Case ID: mo-app_147/html/0684-01.html
Source: Caselaw Access Project
Author: {"author": "GOODE, J.", "license": "Public Domain", "url": "https://static.case.law/"}
Date Created: 2024-08-24T03:29:51.129683

FRANK COPE et al., Respondents, v. C. E. THURSTON COMPANY, Appellant.
    St. Louis Court of Appeals,
    April 5, 1910.
    1. SALES: Contract: Construction. An. order for a carload of lemons equal to those first ordered, which were "fancy lemons, Harbor Brand,” would require the seller to furnish “fancy lemons, Harbor Brand,” if none but that grade and brand would be equal to those first bought; but if standard lemons or any other variety were considered in the trade to be equal to “fancy lemons, Harbor Brand,” the second order could be filled by sending lemons of a different variety.
    3k -: —:-: Breach of Contract: Market Value: Evidence. In an action for breach of a contract to sell lemons of a designated quality at Topeka, Kansas, a book of original entries showing sales at auction of lemons in the city of St. Louis was not competent evidence, since lemons were proved to have had a definite market value in Topeka around the dates of the purchase and it was therefore not necessary to go to another market to ascertain their value.
    
      Appeal from St. Louis City Circuit Court. — Eon. Eugene McQuillin, Judge.
    REVERSED AND REMANDED.
    
      Joseph A. Wright for appellant.
    (1) The court erred in giving instruction No. 2. on the second count. The contract for the second car only required the lemons to he equal to the first car. while the instruction required them to he fancy lemons, the fancy lemons of various packers and localities varying both in quality and price. Instruction No. 3 is open to the same objection. 2 Mechem on Sales, par. 1337, 1338 and 1339; Alvin Fruit & Truck Assn. v. Hartman, 123 S. W. 957; DeWitt v. Berry, 134 U. S. 306; Sweat v. Shumway, 102 Mass. 365'. (2) The court erred in rejecting evidence of sales at auction in St. Louis for the period in. question, and in rejecting evidence that the freight rate was the same to both St. Louis and Topeka. 16 Ene., 1143-1145'; 2 Wharton on Evi., par. 1290; Sinclair v. Railroad, 70 Mo. App. 588; Jones v. Railroad, 53 Ark. 27; Cohen v. Platt, 69 N. T. 348; Harris v. Railroad, 58 N. T. 660.
    
      Benj. J. Klene for respondents.

What you have to do — Revise the case report from "Case ID: mo-app_147/html/0684-01.html" up to and including "April 5, 1910.", replacing "April" with "May". The records are not needed.

Dataset excerpt
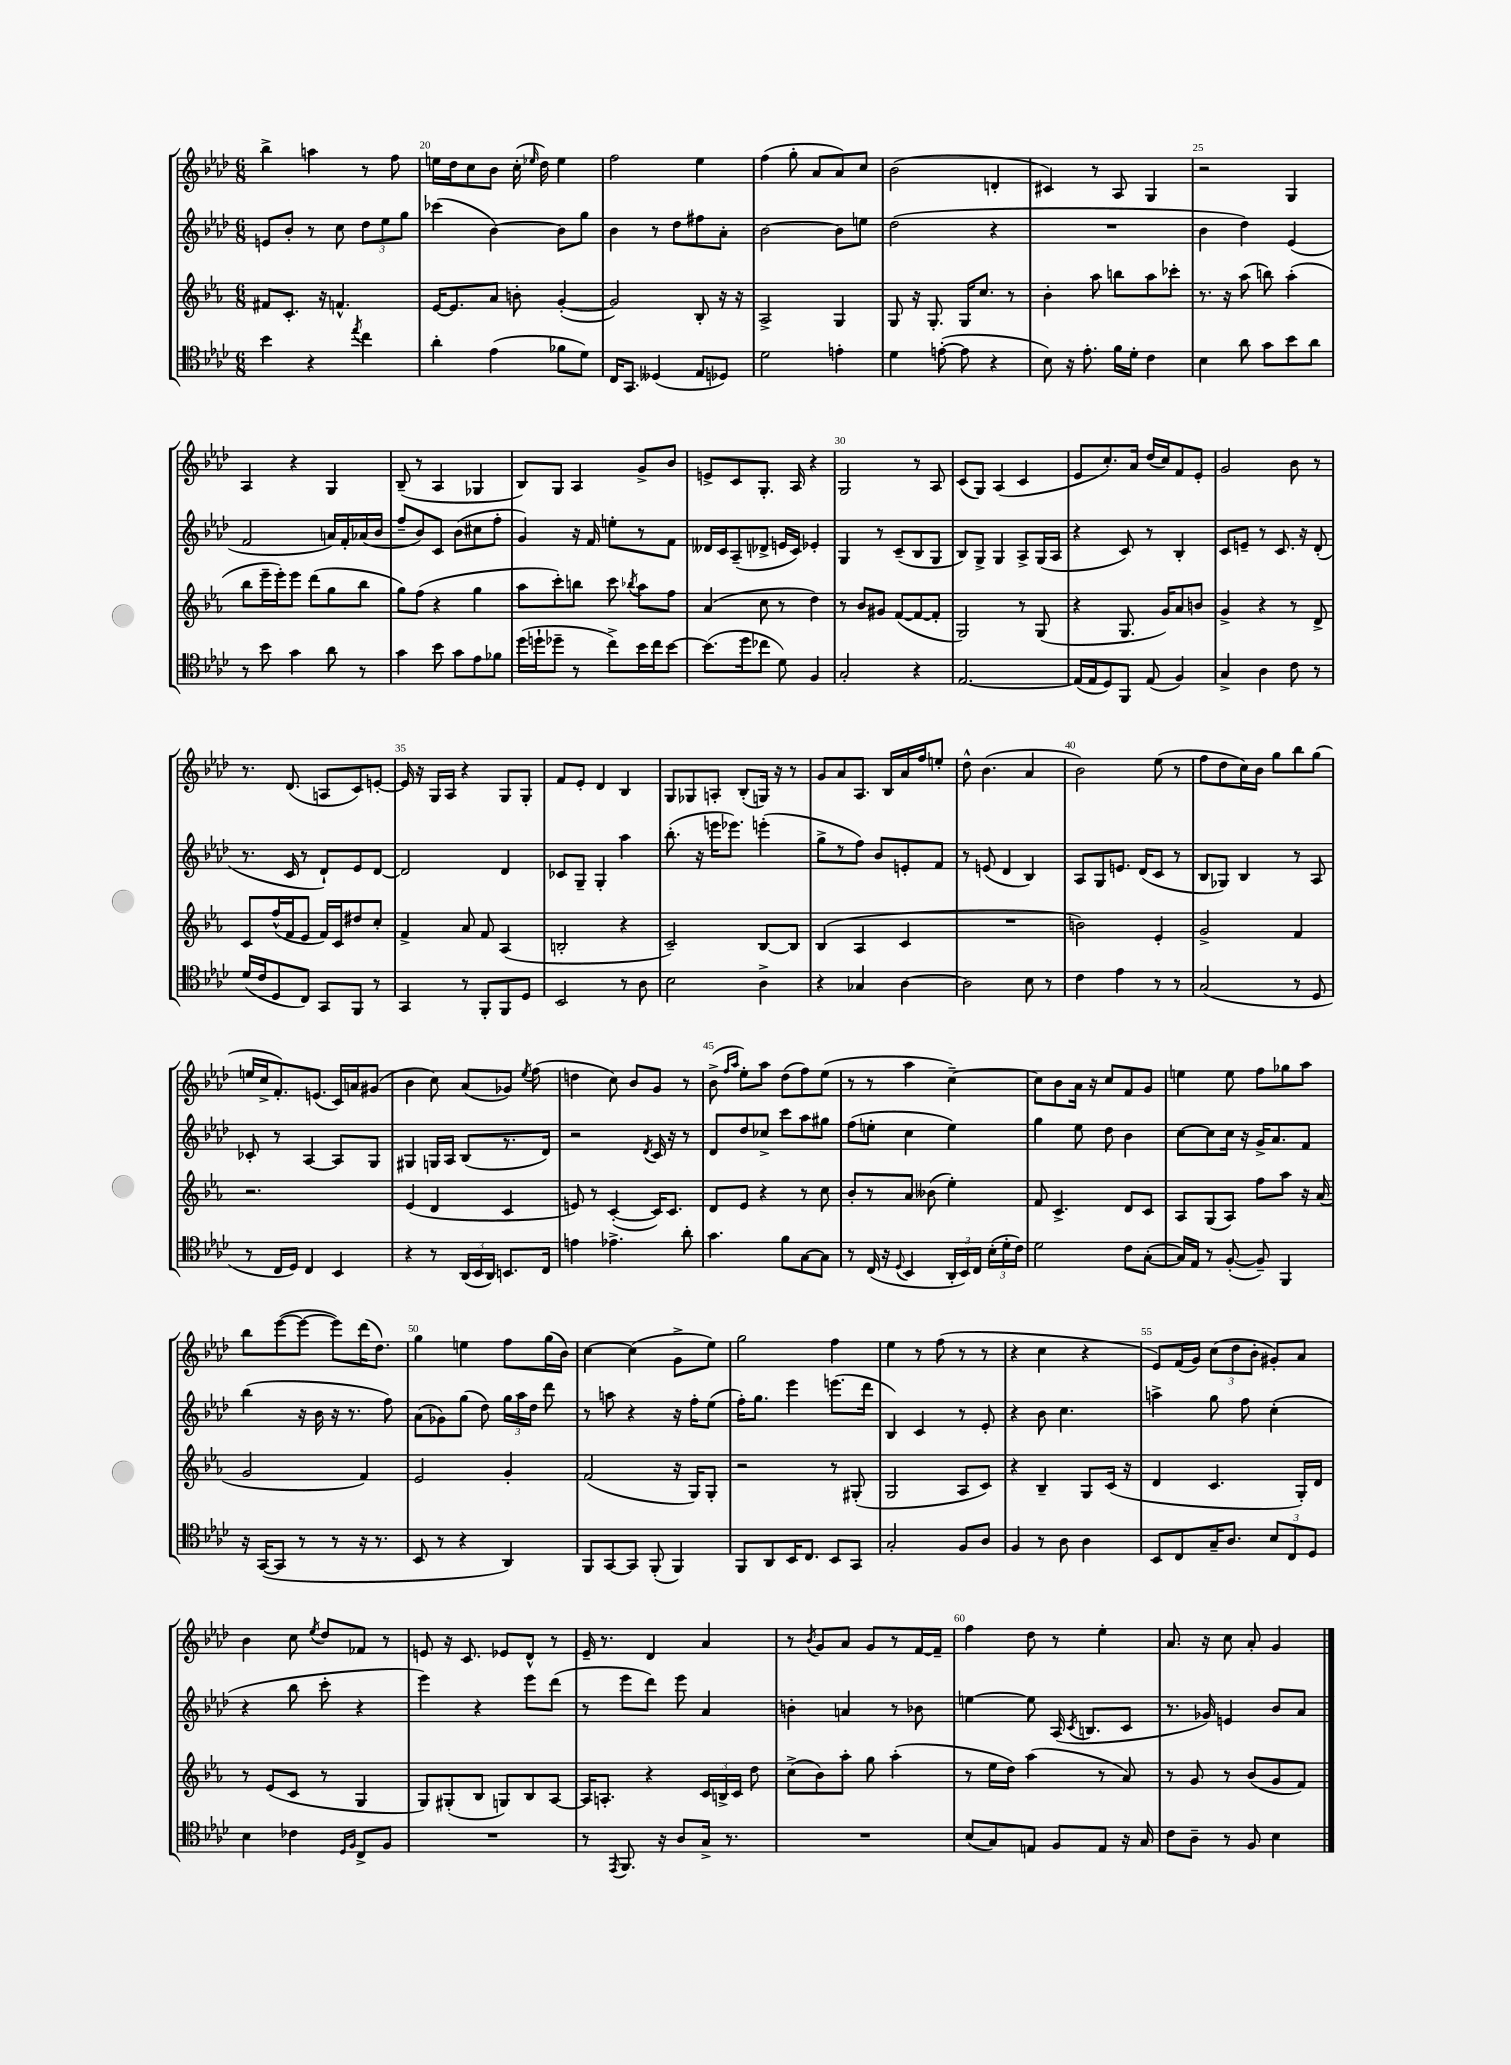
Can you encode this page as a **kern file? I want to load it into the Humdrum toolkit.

**kern	**kern	**kern	**kern
*staff4	*staff3	*staff2	*staff1
*clefC4	*clefG2	*clefG2	*clefG2
*k[b-e-a-d-]	*k[b-e-a-]	*k[b-e-a-d-]	*k[b-e-a-d-]
*M6/8	*M6/8	*M6/8	*M6/8
4b-\	8f#/L	8e/L	4bb-^\
.	8.c'/J	8b-'/J	.
4r	.	8r	4aa\
.	16r	.	.
.	4.f^^/	8cc\	.
8qee-/	.	.	.
4cc\	.	12dd-\L	8r
.	.	12ee-\	.
.	.	.	8ff\
.	.	12gg\J	.
=	=	=	=
4a-'\	[16e-/LK	(4ccc-\	16ee\LL
.	8.e-/]	.	16dd-\J
.	.	.	8cc\
(4e-\	8a-/J	[4b-\)	8b-\J
.	8b'\	.	(16cc'\
.	.	.	16qqee-/
.	.	.	16dd-\)
8f-\L	([4g'/	8b-\]L	4ee-\
8d-\J)	.	8gg\J	.
=	=	=	=
16C/LK	2g/])	4b-\	2ff\
8.GG/J	.	.	.
(4D--/	.	8r	.
.	.	8dd-\L	.
8E-/L	8B-'/	8ff#\	4ee-\
8D-/J)	16r	8a-'\J	.
.	16r	.	.
=	=	=	=
2d-\	2A-^/	[2b-\	(4ff\
.	.	.	8gg'\
.	.	.	8a-/L
4e'\	4G/	8b-\]L	8a-/)
.	.	8ee\J	8cc/J
=	=	=	=
4d-\	8G/	(2dd-\	(2b-\
.	16r	.	.
.	8.G'/	.	.
([8e'\	.	.	.
8e\]	16G/LK	.	.
.	8.cc/J	.	.
4r	.	4r	4d'/
.	8r	.	.
=	=	=	=
8B-\)	4b-'\	2.r	4c#/)
16r	.	.	.
8.e-'\	.	.	.
.	8aa-\	.	8r
16f\LL	8bb\L	.	8A-/
16d-'\JJ	.	.	.
4c\	8aa-\	.	4G/
.	8ccc-'\J	.	.
=	=	=	=
4B-\	8.r	4b-\	2r
.	16r	.	.
8a-\	(8aa-\	4dd-\)	.
8g\L	8bb\)	.	.
8b-\	(4aa-'\	(4e-/	4G/
8a-\J	.	.	.
=	=	=	=
8r	8bb-\L	2f/	4A-/
8b-\	16eee-~\L	.	.
.	16eee-'\J)	.	.
4g\	8eee-\J	.	4r
.	(8ddd\L	.	.
8a-\	8gg\	16a/LL)	4G/
.	.	16f'/	.
8r	8bb-\J	(16a-/	.
.	.	16b-/JJ	.
=	=	=	=
4g\	8gg\L)	8ff~/L	(8B-~/
.	(8ff\J	8b-/)	8r
8b-\	4r	8c/J	4A-/
8g\L	.	(8b-\L	.
8e-\	4gg\	8cc#\	4G-/
8f-\J	.	8ff'\J	.
=	=	=	=
(16dd-\LL	8aa-\L	4g/)	8B-/L)
16dd`\J	.	.	.
8dd-~\J	8ccc'\)	.	8G/J
8r	8bb\J	16r	4A-/
.	.	16f/	.
8cc^\L)	8ccc\	8ee'\L	.
.	8qbb-/	.	.
16b-\L	8aa-\L	8r	8g^/L
16cc\J	.	.	.
[8b-\J	8ff\J	8f\J	8b-/J
=	=	=	=
(8.b-\]L	(4a-/	16d--/LL	8e^/L
.	.	16c/J	.
.	.	(8A-~/	8c/
16dd-\k	.	.	.
8cc-\J	8cc\	8d-^/J	8.G'/J
8d-\)	8r	16e/LL	.
.	.	16c/JJ)	16A-/
4F/	4dd\)	4e-'/	4r
=	=	=	=
2G'/	8r	4G/	2G/
.	8b-/L	.	.
.	8g#/J	8r	.
.	([8f/L	(8c~/L	.
4r	8f/_	8B-/	8r
.	8f'/]J	8G/J	8A-/
=	=	=	=
[2.E-/	2G/)	8B-/L)	(8c/L
.	.	8G^/J	8G/J)
.	.	4G/	(4A-/
.	8r	8A-^/L	4c/
.	(8G/	(16G/L	.
.	.	16A-/JJ	.
=	=	=	=
(16E-/]LL	4r	4r	8e-/L
16E-/J	.	.	.
8D-/)	.	.	8.cc'/)
8FF/J	8.G/	8c/)	.
.	.	.	16a-/Jk
(8E-/	.	8r	(16dd-/LL
.	16g/LK)	.	16cc/J)
4F/)	8a-/	4B-'/	8f/
.	8b/J	.	8e-'/J
=	=	=	=
4G^/	4g^/	8c/L	2g/
.	.	8e~/J	.
4A-\	4r	8r	.
.	.	8.c/	.
8c\	8r	.	8b-\
.	.	16r	.
8r	8d^/	(8d-'/	8r
=	=	=	=
(16d-/LL	8c/L	8.r	8.r
16c/J	.	.	.
8D-/	(16ff^^/L	.	.
.	16f/J	16c/	(8.d-/
8C/J)	8e-/J	8r	.
8GG/L	16f/LL)	8d-`/L)	8A/L
.	16c/J	.	.
8FF/J	8dd#/	8e-/	8c/)
8r	8cc'/J	[8d-/J	[8e'/J
=	=	=	=
4GG/	4f^/	2d-/]	16e/]
.	.	.	16r
.	.	.	16G/LL
.	.	.	16A-/JJ
8r	8a-/	.	4r
8FF'/L	8f/	.	.
8FF/	(4A-/	4d-/	8G/L
8D-/J	.	.	8G'/J
=	=	=	=
2BB-/	2B'/	8c-/L	8f/L
.	.	8G~/J	8e-'/J
.	.	4G'/	4d-/
8r	4r	4aa-\	4B-/
8A-\	.	.	.
=	=	=	=
2B-\	2c~/)	(8.bb-'\	8G/L
.	.	.	8G-/
.	.	16r	.
.	.	16eee\LK	8A'/J
.	.	8.eee-\J)	.
.	.	.	(8B-'/L
4A-^\	[8B-/L	(4eee'\	16G/Jk)
.	.	.	16r
.	8B-/]J	.	8r
=	=	=	=
4r	(4B-/	8gg^\L	8g/L
.	.	8r	8a-/
4G-/	4A-/	8ff\J)	8.A-/J
.	.	8b-/L	.
.	.	.	16B-/LL
[4A-\	4c/	8e'/	16a-/
.	.	.	16ff/J
.	.	8f/J	8ee'/J
=	=	=	=
2A-\]	2.r	8r	8dd-^^\
.	.	(8e/	(4.b-\
.	.	4d-/	.
8B-\	.	4B-/)	4a-/
8r	.	.	.
=	=	=	=
4c\	2b\)	8A-/L	2b-\)
.	.	8G/	.
4e-\	.	8.e/J	.
.	.	(16d-/LK	.
8r	4e-'/	8c/J	(8ee-\
8r	.	8r	8r
=	=	=	=
(2G/	2g^/	8B-/L	8ff\L
.	.	8G-/J)	8dd-\
.	.	4B-/	16cc\L)
.	.	.	16b-\JJ
.	.	.	8gg\L
8r	4f/	8r	8bb-\
8D-/	.	8A-/	(8gg\J
=	=	=	=
8r	2.r	8c-'/	16ee/LL
.	.	.	16cc^/J
16C/LL	.	8r	8.f'/)
16D-/JJ)	.	.	.
4C/	.	[4A-/	.
.	.	.	(8.e/J
4BB-/	.	8A-/]L	16c/LL)
.	.	.	16a/J
.	.	8G/J	(8g#/J
=	=	=	=
4r	(4e-/	4G#/	4b-\
8r	4d/	16G/LL	8cc\)
.	.	16A-/JJ	.
(24AA-/LL	.	(8B-/L	(8a-/L
24BB-/	.	.	.
24AA-/JJ)	.	.	.
8.BB/L	4c/	8.r	8g-/J)
.	.	.	8qee-/
.	.	.	(8ff\
16C/Jk	.	16d-/Jk)	.
=	=	=	=
4e\	8e/)	2r	4dd\
.	8r	.	.
4.e-^\	([4c'/	.	8cc\)
.	.	.	8b-/L
.	.	8qd-/	.
.	16c/]LK)	16c/	8g/J
.	8.c/J	16r	.
8a-'\	.	8r	8r
=	=	=	=
4.g\	8d/L	8d-/L	(8b-^\
.	.	.	16qqff/LL
.	.	.	16qqaa-/JJ
.	8e-/J	8dd-/	8ee-'\L)
.	4r	8cc-^/J	8aa-\J
8f\L	.	8ccc\L	(8dd-\L
[8G\	8r	8aa-\	8ff\)
8G\]J	8cc\	8gg#\J	(8ee-\J
=	=	=	=
8r	8b-'/L	(8ff\L	8r
(16C/	8r	8ee'\J	8r
16r	.	.	.
8qqD-/	.	.	.
4BB-/	8a-/J	4cc\	4aa-\
.	(8b--\	.	.
24AA-'/LL	4ee-'\)	4ee\)	[4cc~\)
24BB-/)	.	.	.
24C/JJ	.	.	.
(24B-'\LL	.	.	.
24d-'\	.	.	.
24c\JJ)	.	.	.
=	=	=	=
2d-\	8f/	4gg\	8cc\]L
.	4.c^/	.	8b-\
.	.	8ee-\	16a-\Jk
.	.	.	16r
.	.	8dd-\	8cc/L
8c\L	8d/L	4b-\	8f/
([8G'\J	8c/J	.	8g/J
=	=	=	=
16G/]LL)	8A-/L	[8cc\L	4ee\
16E-/JJ	.	.	.
8r	(8G/	8cc\]	.
([8F'/	8A-/J)	16cc\Jk	8ee\
.	.	16r	.
8F~/])	8ff\L	16g^/LK	8ff\L
.	.	8.a-/	.
4FF/	8aa-\J	.	8gg-\
.	16r	8f/J	8aa-\J
.	(16a-/	.	.
=	=	=	=
16r	2g/	(4bb-\	8bb-\L
([16GG/LK	.	.	.
8GG/]J	.	.	([8eee-\
8r	.	16r	8eee-\_J
.	.	16b-\	.
8r	.	16r	8eee-\]L)
.	.	8.r	.
16r	4f/)	.	(16ddd-\K
8.r	.	.	8.dd-\J)
.	.	8ff\)	.
=	=	=	=
8BB-/	2e-/	(8a-\L	4gg\
8r	.	8g-\)	.
4r	.	(8gg\J	4ee\
.	.	8dd-\)	.
4AA-/)	4g'/	24gg\LL	8ff\L
.	.	24aa-\	.
.	.	24dd-\JJ	.
.	.	8ddd-\	(16gg\L
.	.	.	16b-\JJ)
=	=	=	=
8FF/L	(2f/	8r	[4cc\
[8GG/	.	8aa\	.
8GG/]J	.	4r	(4cc\]
(8FF'/	.	.	.
4FF/)	16r	16r	8g^\L
.	16G/LK)	16ff'\LK	.
.	8G'/J	(8ee-\J	8ee-\J)
=	=	=	=
8FF/L	2r	16ff'\LK)	2gg\
.	.	8.gg\J	.
8AA-/	.	.	.
16BB-/K	.	4eee-\	.
8.C/J	.	.	.
8BB-/L	8r	(8.eee\L	4ff\
8GG/J	(8G#'/	.	.
.	.	16ddd-\Jk	.
=	=	=	=
2G'/	2G/	4B-/)	4ee-\
.	.	4c/	8r
.	.	.	(8ff\
8F/L	8A-/L	8r	8r
8A-/J	8c/J)	8e-'/	8r
=	=	=	=
4F/	4r	4r	4r
8r	4B-~/	8b-\	4cc\
8A-\	.	4.cc\	.
4A-\	8G/L	.	4r
.	(16c/Jk	.	.
.	16r	.	.
=	=	=	=
8BB-/L	4d/	4aa^\	8e-/L)
8C/	.	.	(16f/L
.	.	.	16g/JJ)
16G~/K	4.c/	8gg\	(12cc\L
8.A-/J	.	.	.
.	.	.	12dd-\
.	.	8ff\	.
.	.	.	12b-'\J
12B-/L	.	(4cc'\	8g#'/L)
12C/	.	.	.
.	16G'/LL)	.	8a-/J
12D-/J	.	.	.
.	16d/JJ	.	.
=	=	=	=
4B-\	8r	4r	4b-\
.	(8e-/L	.	.
4c-\	8c/J	8bb-\	8cc\
.	.	.	8qee-/
.	8r	8ccc'\	8dd-/L
16qqD-/LL	.	.	.
16qqF/JJ	.	.	.
8C^/L	4G/	4r	8f-/J
8F/J	.	.	8r
=	=	=	=
2.r	8G/L)	4eee-\)	8e/
.	(8G#'/	.	16r
.	.	.	8.c/
.	8B-/J	4r	.
.	8G/L)	.	8e-/L
.	8B-/	8eee-\L	8d-^^/J
.	[8A-/J	(8ddd-\J	8r
=	=	=	=
8r	16A-/]LK	8r	16e-~/
.	8.A'/J	.	8.r
8qEE-/	.	.	.
8.FF/	.	8eee-\L	.
.	4r	8ddd-\J)	4d-/
16r	.	.	.
8A-/L	.	8eee-\	.
16G^/Jk	24c/LL	4a-/	4a-/
.	24B^/	.	.
8.r	.	.	.
.	24c/JJ	.	.
.	8dd\	.	.
=	=	=	=
2.r	(8cc^\L	4b'\	8r
.	.	.	8qb-/
.	8b-\)	.	8g/L
.	8aa-'\J	4a/	8a-/J
.	8gg\	.	8g/L
.	(4aa-'\	8r	8r
.	.	8b-\	[16f/L
.	.	.	16f~/]JJ
=	=	=	=
(8B-/L	8r	[4ee\	4ff\
8G/)	16ee-\LL	.	.
.	16dd\JJ)	.	.
8E/J	(4aa-\	8ee\]	8dd-\
8F/L	.	(16A-/	8r
.	.	8qc/	.
.	.	8.B/L	.
8E/J	8r	.	4ee-'\
16r	8a-/)	8c/J	.
16G/	.	.	.
=	=	=	=
8c\L	8r	8.r	8.a-/
8A-~\J	8g/	.	.
.	.	16g-/)	16r
8r	8r	4e/	8cc\
8F/	(8b-/L	.	8a-'/
4B-\	8g/	8b-/L	4g/
.	8f/J)	8a-/J	.
==	==	==	==
*-	*-	*-	*-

Task solution —
Case ID: mo-app_147/html/0684-01.html
Source: Caselaw Access Project
Author: {"author": "GOODE, J.", "license": "Public Domain", "url": "https://static.case.law/"}
Date Created: 2024-08-24T03:29:51.129683

FRANK COPE et al., Respondents, v. C. E. THURSTON COMPANY, Appellant.
    St. Louis Court of Appeals,
    May 5, 1910.